The condition is also characterized by restricted, repetitive, and stereotyped patterns of behavior, interests, and
activities. These take the form of a tendency to impose regidity and routine on a wide range of aspects of day-to-day
functioning; this applies to novel activities as well as to familiar habits and play patterns. In early childhood
particularly, there may be specific attachment to usual, typically non-soft objects. The children may insist on the
performance of particular routines in rituals of nonfunctional character; there may be stereotyped preoccupations with
interests such as dates, routes or timetable; often there are motor stereotypes; a specific interest in nonfunctional
elements of objects (such as their smell or feel) is common; and there may be a resistance to changes in routine or
in details of the personal environment (such as the movement of ornaments or furniture in the family home).

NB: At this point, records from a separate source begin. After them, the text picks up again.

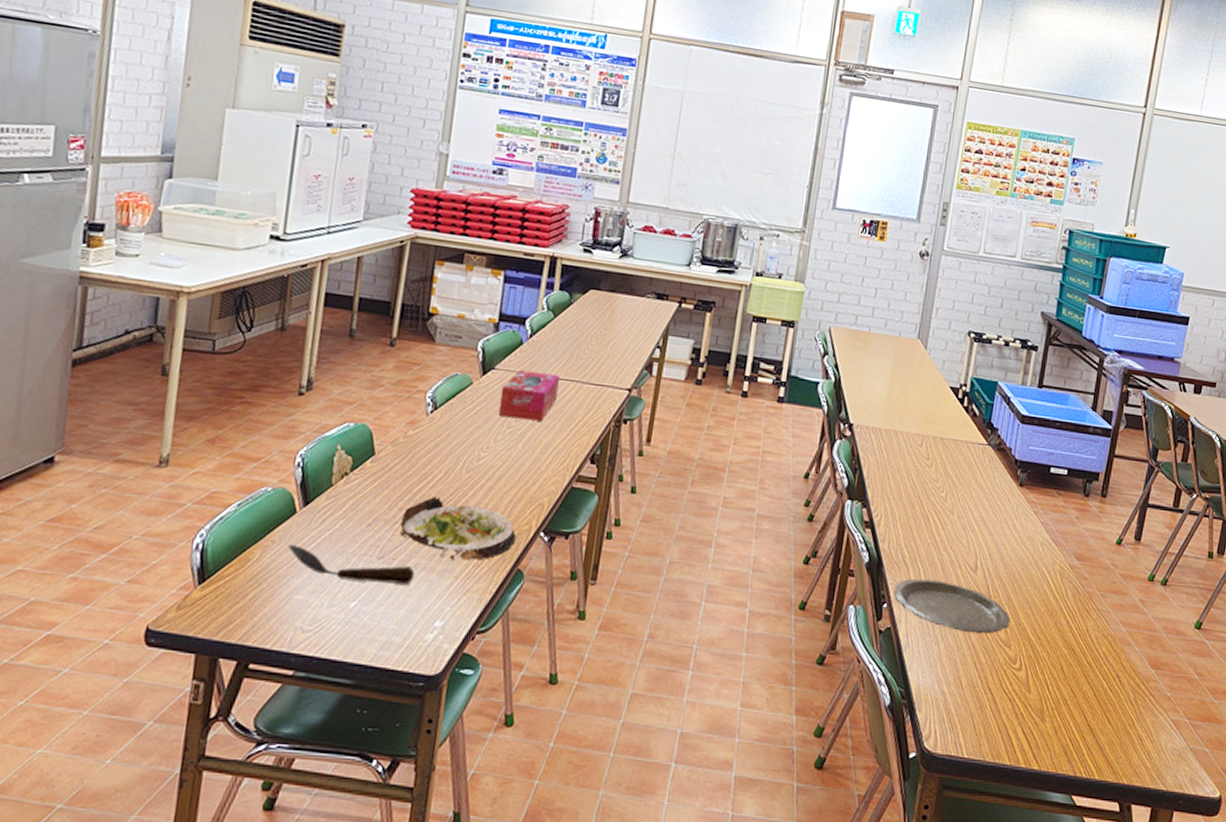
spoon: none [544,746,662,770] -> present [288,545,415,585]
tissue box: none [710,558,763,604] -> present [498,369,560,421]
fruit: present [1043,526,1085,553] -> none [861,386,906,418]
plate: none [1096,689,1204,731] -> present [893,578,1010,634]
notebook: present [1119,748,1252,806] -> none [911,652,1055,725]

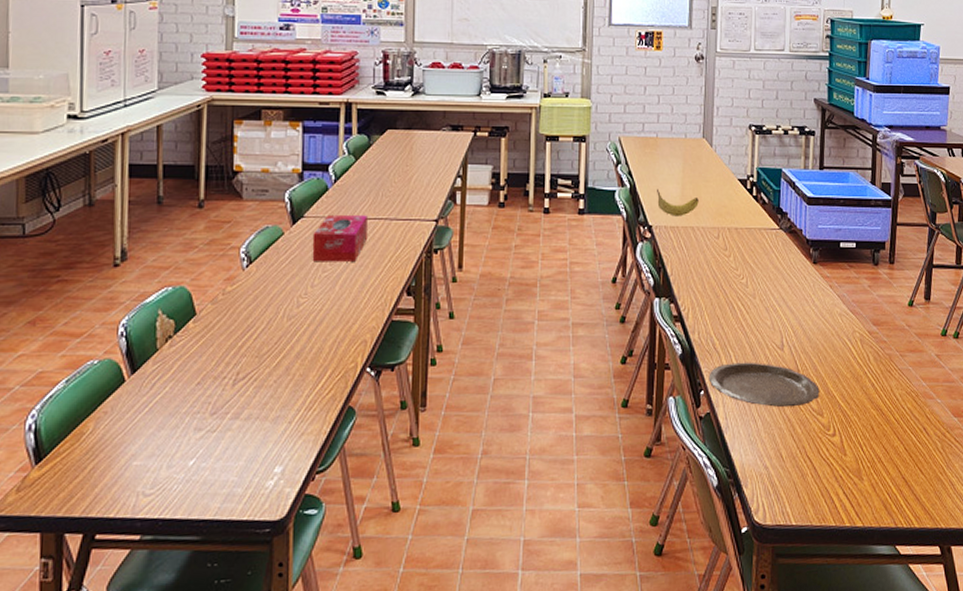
spoon: present [288,545,415,585] -> none [121,413,249,440]
salad plate: present [399,495,517,561] -> none [229,346,344,406]
fruit: none [861,386,906,418] -> present [657,188,699,217]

In addition to these specific diagnostic features, it is frequent for children with autism to show a range of other
nonspecific problems such as fear/phobias, sleeping and eating disturbances, temper tantrums, and aggression.
Self-injury (e.g. by wrist-biting) is fairly common, especially when there is associated severe mental retardation. Most
individuals with autism lack spontaneity, initiative, and creativity in the organization of their leisure time and have
difficulty applying conceptualizations in decision-making in work (even when the tasks themselves are well within
their capacity). The specific manifestation of deficits characteristic of autism change as the children grow older, but
the deficits continue into and through adult life with a broadly similar pattern of problems in socialization,
communication, and interest pattern. Developmental abnormalities must have been present in the first 3 years for the
diagnosis to be made, but the syndrome can be diagnosed in all are groups.

All levels of IQ can occur in association with autism, but there is significant mental retardation in some three-quarters
of cases.

Includes:

Apart from the other varieties of pervasive developmental disorder it is important to consider: specific developmental
disorder of receptive language with secondary socio-emotional problems; reactive attachment disorder or
disinherited attachment disorder; mental retardation with some associated emotional/behavioral disorder;
schizophrenia of unusually early onset; and Rett's syndrome.